(Saved data entries)
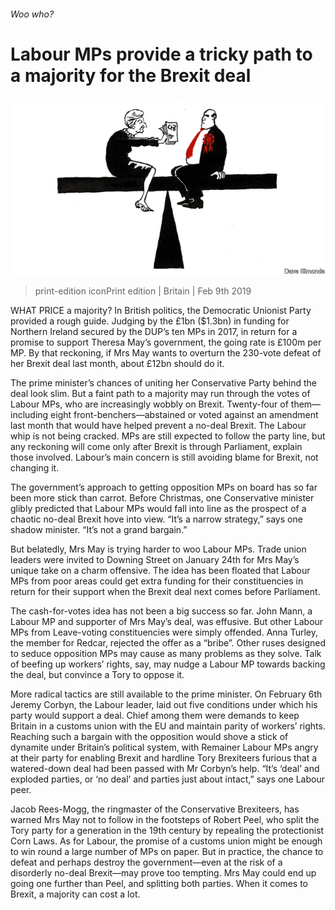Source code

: ###### Woo who?

# Labour MPs provide a tricky path to a majority for the Brexit deal 

![image](images/20190209_BRD001_0.jpg) 

> print-edition iconPrint edition | Britain | Feb 9th 2019 

WHAT PRICE a majority? In British politics, the Democratic Unionist Party provided a rough guide. Judging by the £1bn ($1.3bn) in funding for Northern Ireland secured by the DUP’s ten MPs in 2017, in return for a promise to support Theresa May’s government, the going rate is £100m per MP. By that reckoning, if Mrs May wants to overturn the 230-vote defeat of her Brexit deal last month, about £12bn should do it. 

The prime minister’s chances of uniting her Conservative Party behind the deal look slim. But a faint path to a majority may run through the votes of Labour MPs, who are increasingly wobbly on Brexit. Twenty-four of them—including eight front-benchers—abstained or voted against an amendment last month that would have helped prevent a no-deal Brexit. The Labour whip is not being cracked. MPs are still expected to follow the party line, but any reckoning will come only after Brexit is through Parliament, explain those involved. Labour’s main concern is still avoiding blame for Brexit, not changing it. 

The government’s approach to getting opposition MPs on board has so far been more stick than carrot. Before Christmas, one Conservative minister glibly predicted that Labour MPs would fall into line as the prospect of a chaotic no-deal Brexit hove into view. “It’s a narrow strategy,” says one shadow minister. “It’s not a grand bargain.” 

But belatedly, Mrs May is trying harder to woo Labour MPs. Trade union leaders were invited to Downing Street on January 24th for Mrs May’s unique take on a charm offensive. The idea has been floated that Labour MPs from poor areas could get extra funding for their constituencies in return for their support when the Brexit deal next comes before Parliament. 

The cash-for-votes idea has not been a big success so far. John Mann, a Labour MP and supporter of Mrs May’s deal, was effusive. But other Labour MPs from Leave-voting constituencies were simply offended. Anna Turley, the member for Redcar, rejected the offer as a “bribe”. Other ruses designed to seduce opposition MPs may cause as many problems as they solve. Talk of beefing up workers’ rights, say, may nudge a Labour MP towards backing the deal, but convince a Tory to oppose it. 

More radical tactics are still available to the prime minister. On February 6th Jeremy Corbyn, the Labour leader, laid out five conditions under which his party would support a deal. Chief among them were demands to keep Britain in a customs union with the EU and maintain parity of workers’ rights. Reaching such a bargain with the opposition would shove a stick of dynamite under Britain’s political system, with Remainer Labour MPs angry at their party for enabling Brexit and hardline Tory Brexiteers furious that a watered-down deal had been passed with Mr Corbyn’s help. “It’s ‘deal’ and exploded parties, or ‘no deal’ and parties just about intact,” says one Labour peer. 

Jacob Rees-Mogg, the ringmaster of the Conservative Brexiteers, has warned Mrs May not to follow in the footsteps of Robert Peel, who split the Tory party for a generation in the 19th century by repealing the protectionist Corn Laws. As for Labour, the promise of a customs union might be enough to win round a large number of MPs on paper. But in practice, the chance to defeat and perhaps destroy the government—even at the risk of a disorderly no-deal Brexit—may prove too tempting. Mrs May could end up going one further than Peel, and splitting both parties. When it comes to Brexit, a majority can cost a lot.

• [Exercise prompt] Put the lines from the line with "The prime minister’s" up to and including the line with "The government’s approach" into a Markdown table, leaving out blank lines. Use the columns n for the row number and Line for the line itself.

• [Exercise output]
| n | Line |
|---|---|
| 1 | The prime minister’s chances of uniting her Conservative Party behind the deal look slim. But a faint path to a majority may run through the votes of Labour MPs, who are increasingly wobbly on Brexit. Twenty-four of them—including eight front-benchers—abstained or voted against an amendment last month that would have helped prevent a no-deal Brexit. The Labour whip is not being cracked. MPs are still expected to follow the party line, but any reckoning will come only after Brexit is through Parliament, explain those involved. Labour’s main concern is still avoiding blame for Brexit, not changing it.  |
| 2 | The government’s approach to getting opposition MPs on board has so far been more stick than carrot. Before Christmas, one Conservative minister glibly predicted that Labour MPs would fall into line as the prospect of a chaotic no-deal Brexit hove into view. “It’s a narrow strategy,” says one shadow minister. “It’s not a grand bargain.”  |